И все-таки остаток дня прошел немного скорее, потому что в ближнем монастыре капуцины начали службу с хоровым пением, органом и колокольчиками. Когда около девяти часов вернулся Броуза, он нашел своего гостя более спокойным, чем ожидал. Ван Делле попробовал привстать и хотел сразу же пуститься в расспросы, но Броуза прижал палец к губам.
-- Тихо, пане, тихо! -- сказал он. -- Там, снаружи, двое помощников садовника. Они совсем близко, могут услышать!
Ван Делле шепотом спросил, что делается наверху, большой ли там шум, ищут ли его на дорогах и по гостиницам.
Броуза поставил свою корзину на пол, вытер пот со лба, высек огонь и зажег свечу.
-- Шума не было вовсе! -- сообщил он. -- Они даже еще не знают, что вы исчезли.
-- Так, значит, император не требовал меня к себе? -- воскликнул ван Делле.
Броуза выглянул в дверь: оба парня исчезли из виду. Чуть погодя их голоса послышались откуда-то издалека.
-- Ушли, -- сказал он. -- Нет, император о вас, видимо, и не спрашивал.
-- И не посылал ко мне Пальфи или Маласпина?
-- Нет, никто из камергеров сегодня не ходил в мастерскую, -
заверил Броуза.
-- Не могу понять этого! Разве сегодня не Вацлавов день? -- вскричал ван Делле.
-- Может быть, именно поэтому император сегодня не нашел времени заняться вами, -- предположил Броуза. -- Ведь день святого Вацлава для него очень тягостен. Он должен со свечой в руке пройти в процессии, показаться народу, а он этого не любит. А потом приемы, аудиенции. Господин архиепископ и епископ из Ольмуца оба являются к нему и убеждают его в том, что зрелища и церковные церемонии просто необходимы в такое время, когда ультраквисты повсюду подымают свои мятежные головы, и что его отец, блаженнопамятный и почивающий в бозе император Максимилиан II, никогда не пренебрегал участием в процессии в день святого Венцеля, как они его именуют...
Он привычно провел рукой по глазам.

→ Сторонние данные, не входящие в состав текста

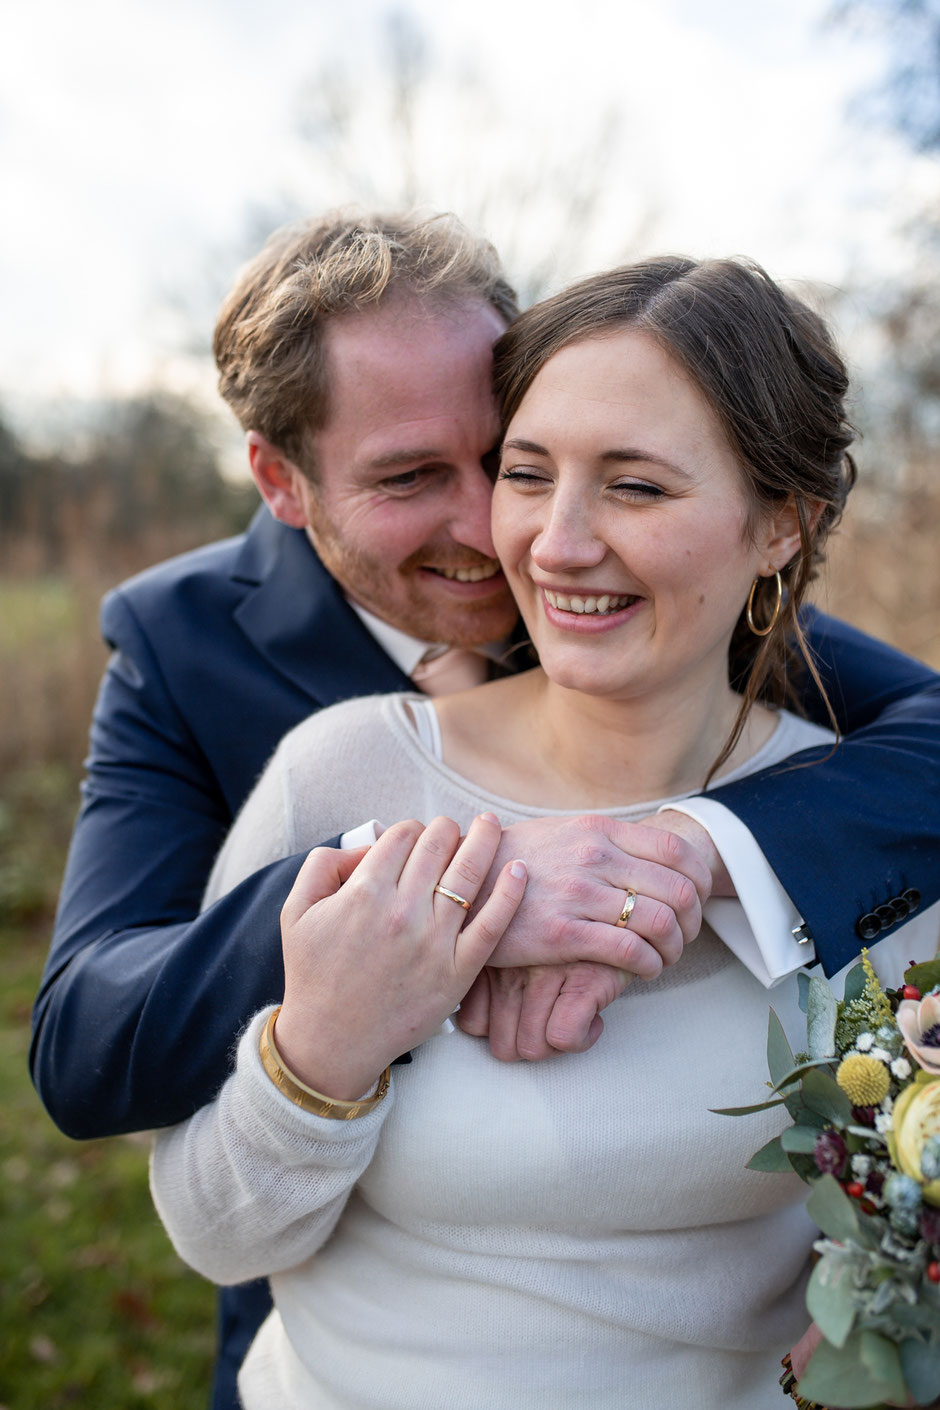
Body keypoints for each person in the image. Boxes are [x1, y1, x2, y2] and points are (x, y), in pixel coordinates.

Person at [33, 213, 940, 1408]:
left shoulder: (688, 608)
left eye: (502, 453)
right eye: (413, 477)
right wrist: (421, 897)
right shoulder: (194, 651)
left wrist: (687, 845)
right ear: (281, 482)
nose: (511, 537)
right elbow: (90, 1037)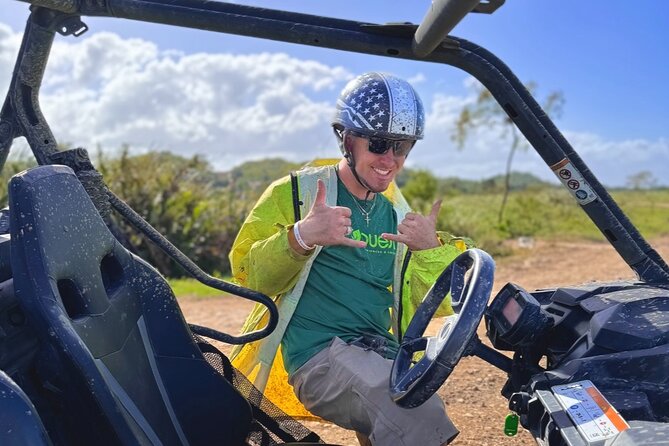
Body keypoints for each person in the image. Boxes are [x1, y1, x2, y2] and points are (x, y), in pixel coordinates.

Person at [230, 72, 469, 445]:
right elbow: (249, 276)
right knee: (416, 411)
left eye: (402, 147)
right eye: (378, 143)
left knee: (391, 415)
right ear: (347, 139)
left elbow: (431, 304)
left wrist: (430, 250)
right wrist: (302, 236)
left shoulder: (396, 214)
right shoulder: (298, 194)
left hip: (378, 349)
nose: (390, 160)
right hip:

Потом из корзины появилась жареная рыба, вареные яйца, хлеб, фрукты, сыр и кувшин вина.
-- Завтра, -- сказал он, словно утешая этим ван Делле, -- Его Величество наверняка вспомнит, что вы проспорили ему свою голову.
Но семнадцать дней скрывался ван Делле в домике Броузы, а в замке ничего не происходило; казалось, император начисто забыл про алхимика. Вначале ему было тяжело проводить дни в напряженной неподвижности и мечтаниях, но потом он нашел средство коротать время. Он наблюдал за муравьями, среди которых различались два вида или народца: рыжие и темные. Они очень походили на людей тем, что не хотели мирно жить между собой, а постоянно обменивались разбойными нападениями. Он наблюдал за работой паука и за тем, как мелкие мошки застревали в паутине, а крупные осы легко пробивали ее, и это тоже было образом и подобием времени и дел человеческих. Он установил, что пока он трижды прочитывал по четкам "Верую", проходило розно восемь минут. Он стал упражняться в ходьбе, а ночью даже выходил из хижины и рассматривал звездное небо.
С Броузой, который и днем часто прибегал в хижину, поскольку большой осторожности ему не требовалось, ван Делле вел долгие беседы о человеческой природе и о том, как скудно счастье даже богатых и могущественных, если измерять его по ненасытности их желаний. О великих силах, заключенных в благородных камнях и металлах, в крови некоторых зверей и в растениях, которые собирают в полнолуние. Рассказал ему о морской рыбе, именуемой учеными ураноскопом, у которой всего один глаз, но она постоянно смотрит им на небо, тогда как люди, одаренные двумя глазами, делают это редко. Он указал Броузе два созвездия, движущиеся на восточной стороне неба, одно из которых, казалось, преследовало другое. Это знамение, утверждал он, означает смерть государей, предательство служащих, изменения в религии и образе правления многих стран. Одним словом, большие бедствия. Астролог легко может предвидеть такие события, но не предотвратить их. Ибо высочайшая мудрость, какая еще достижима, заключается в словах: да будет воля Твоя, яко на небеси, и на земли.